>>

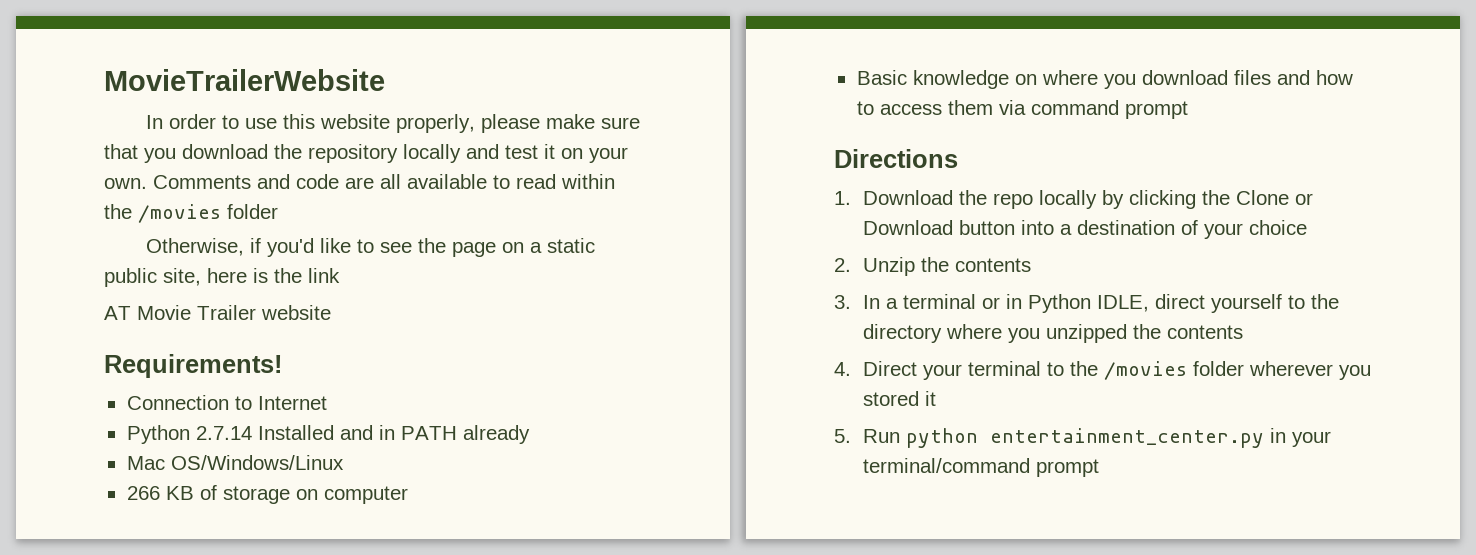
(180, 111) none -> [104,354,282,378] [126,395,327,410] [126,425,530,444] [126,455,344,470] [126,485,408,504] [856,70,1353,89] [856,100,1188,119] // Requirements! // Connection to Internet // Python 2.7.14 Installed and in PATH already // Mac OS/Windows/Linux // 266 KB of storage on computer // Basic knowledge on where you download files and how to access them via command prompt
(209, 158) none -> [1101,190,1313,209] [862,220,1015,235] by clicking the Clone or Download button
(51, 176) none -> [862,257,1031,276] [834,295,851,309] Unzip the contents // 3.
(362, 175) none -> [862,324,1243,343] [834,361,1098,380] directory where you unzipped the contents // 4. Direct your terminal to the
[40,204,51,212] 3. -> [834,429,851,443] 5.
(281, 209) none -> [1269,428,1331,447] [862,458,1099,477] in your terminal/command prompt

<<

WHAT YOU ARE ASKED TO DO — Please restate word for word the lines of the material above, beginning with the one that holds "(209, 158) none" and ending with the last.

ANSWER TO THIS PROBLEM —
(209, 158) none -> [1101,190,1313,209] [862,220,1015,235] by clicking the Clone or Download button
(51, 176) none -> [862,257,1031,276] [834,295,851,309] Unzip the contents // 3.
(362, 175) none -> [862,324,1243,343] [834,361,1098,380] directory where you unzipped the contents // 4. Direct your terminal to the
[40,204,51,212] 3. -> [834,429,851,443] 5.
(281, 209) none -> [1269,428,1331,447] [862,458,1099,477] in your terminal/command prompt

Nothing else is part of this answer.